Do you have to do harnesses and wires to fly?

Natasia Demetriou: “Yeah, I did a lot of harnesses, a lot of wires. I loved that stuff but I would just recommend you wear a gel pad so you can still have children after.”

Is it hard to be funny when there’s all that technical stuff?

Natasia Demetriou: “No, I think it was a very intense shoot. We did night shoots but the vibe on set and the atmosphere that was created by the directors and Jemaine and Taika was always so relaxed. I think the style of mockumentary allows you to be really relaxed and you can always do another take. There’s two cameras, so I feel like it was never hard to be funny. Whether I was always funny, that’s for you to decide.

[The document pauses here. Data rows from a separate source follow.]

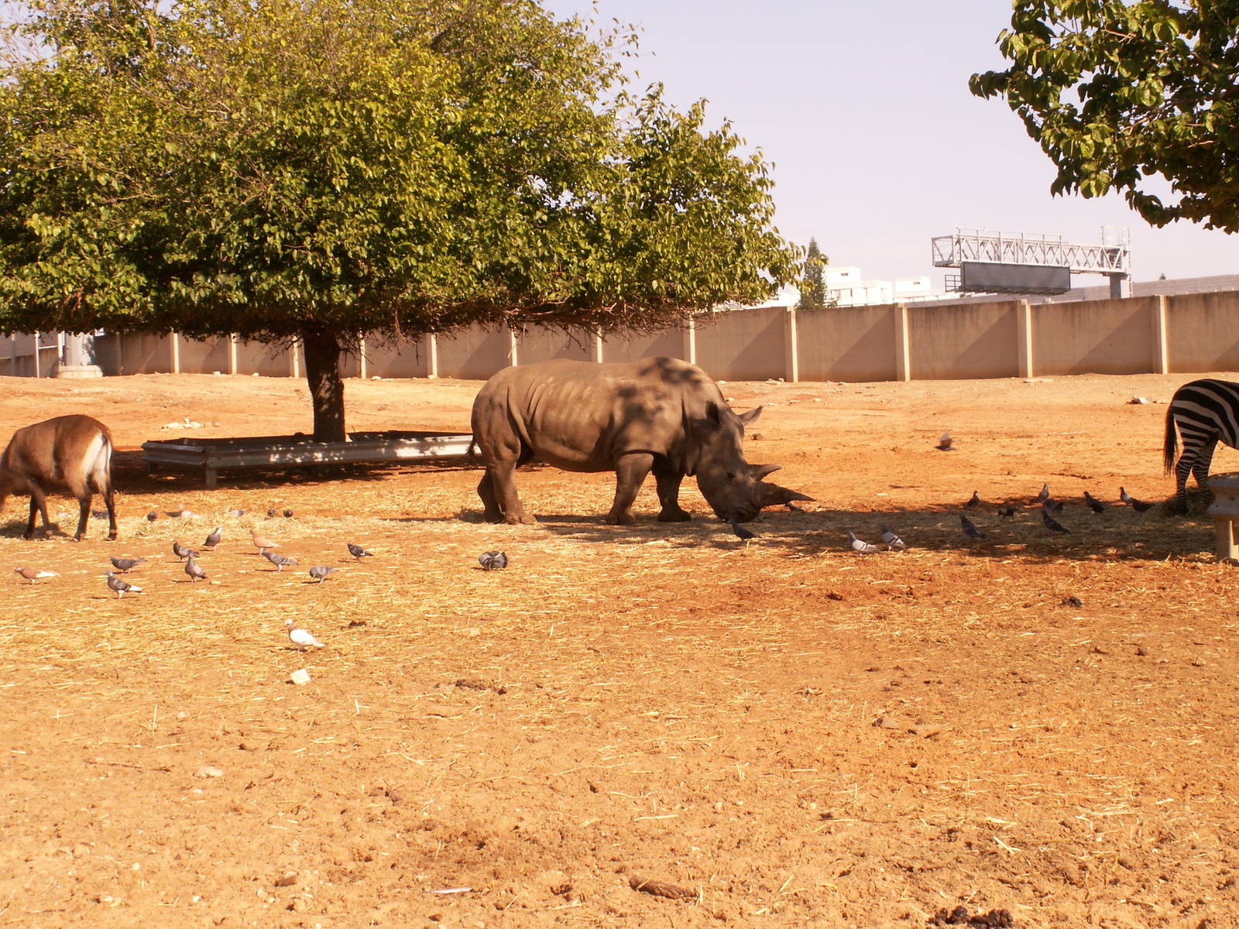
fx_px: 2148
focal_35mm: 60
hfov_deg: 32.2
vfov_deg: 24.4
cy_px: 464
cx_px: 620
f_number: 7.1
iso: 50
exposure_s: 1/160
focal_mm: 9.98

It was like a dream. I’m in this bar that’s made up to look like What We Do in the Shadows. There’s bowls of garlic and I’m losing my sh*t. It’s wild. I can’t believe it. I feel very lucky.”

Were you familiar with the movie?

Natasia Demetriou: “I’ve seen the film and I thought it was rubbish. No, I knew the film and I love Flight of the Conchords, I loved Eagle Vs. Shark.”

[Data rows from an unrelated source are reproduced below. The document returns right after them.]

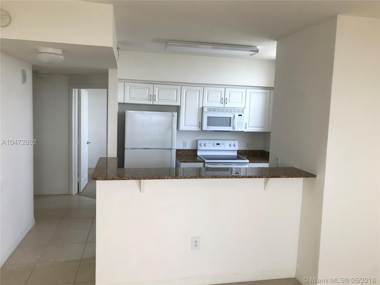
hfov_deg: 63.4
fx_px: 307
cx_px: 190
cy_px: 142
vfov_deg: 49.7
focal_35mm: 28
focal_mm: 3.99
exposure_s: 1/120
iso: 25
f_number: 1.8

What’s your background in comedy?

Natasia Demetriou: “I started out doing live comedy. I was in a sketch group called Oyster Eyes with Phoebe Walsh who’s one of my best friends who’s just written on Four Weddings and a Funeral for Hulu. So. that’s exciting.

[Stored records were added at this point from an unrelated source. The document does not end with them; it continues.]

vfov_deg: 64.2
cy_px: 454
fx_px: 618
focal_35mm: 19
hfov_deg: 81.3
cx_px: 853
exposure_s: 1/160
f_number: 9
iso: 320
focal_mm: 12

So I did live comedy. I did the Edinburgh Festival in England which is a comedy festival, and then I did a double act and I’m writing a sketch show with my double act partner now for the BBC. Me and my brother make a TV show called Stath Lets Flats which is on Channel Four. So I’ve just been a comedy actress and writer for a number of years and then got this audition. Basically I was in a film, I had one line in a film.”

Which movie?

Natasia Demetriou: “Called The Festival, written and directed by Iain Morris and Jemaine’s in that film. One of my best friends, Claudia O’Doherty is in that film so we were all having a dinner, a cast dinner, and very serendipitously I was seated next to Jemaine at this dinner. And I was like, ‘Oh my god, I’m sitting next to Jermaine.’ And then he was like, ‘I know who you are.’ I was like, ‘How do you know who I am?’ He was like, ‘I did a podcast called The Adam Buxton Podcast’ – who’s a British comedian – ‘and I really liked it. And you’re Greek. My wife’s Greek.’

So, we had a lot to talk about. Then six months later I got the audition. I messaged him on Twitter being like, ‘I’m so sorry I did such a bad audition.’ He just messaged me back in true Jemaine style being like, ‘It wasn’t bad. It was excellent.’ And then I got a callback and then I got the part. It was very exciting.”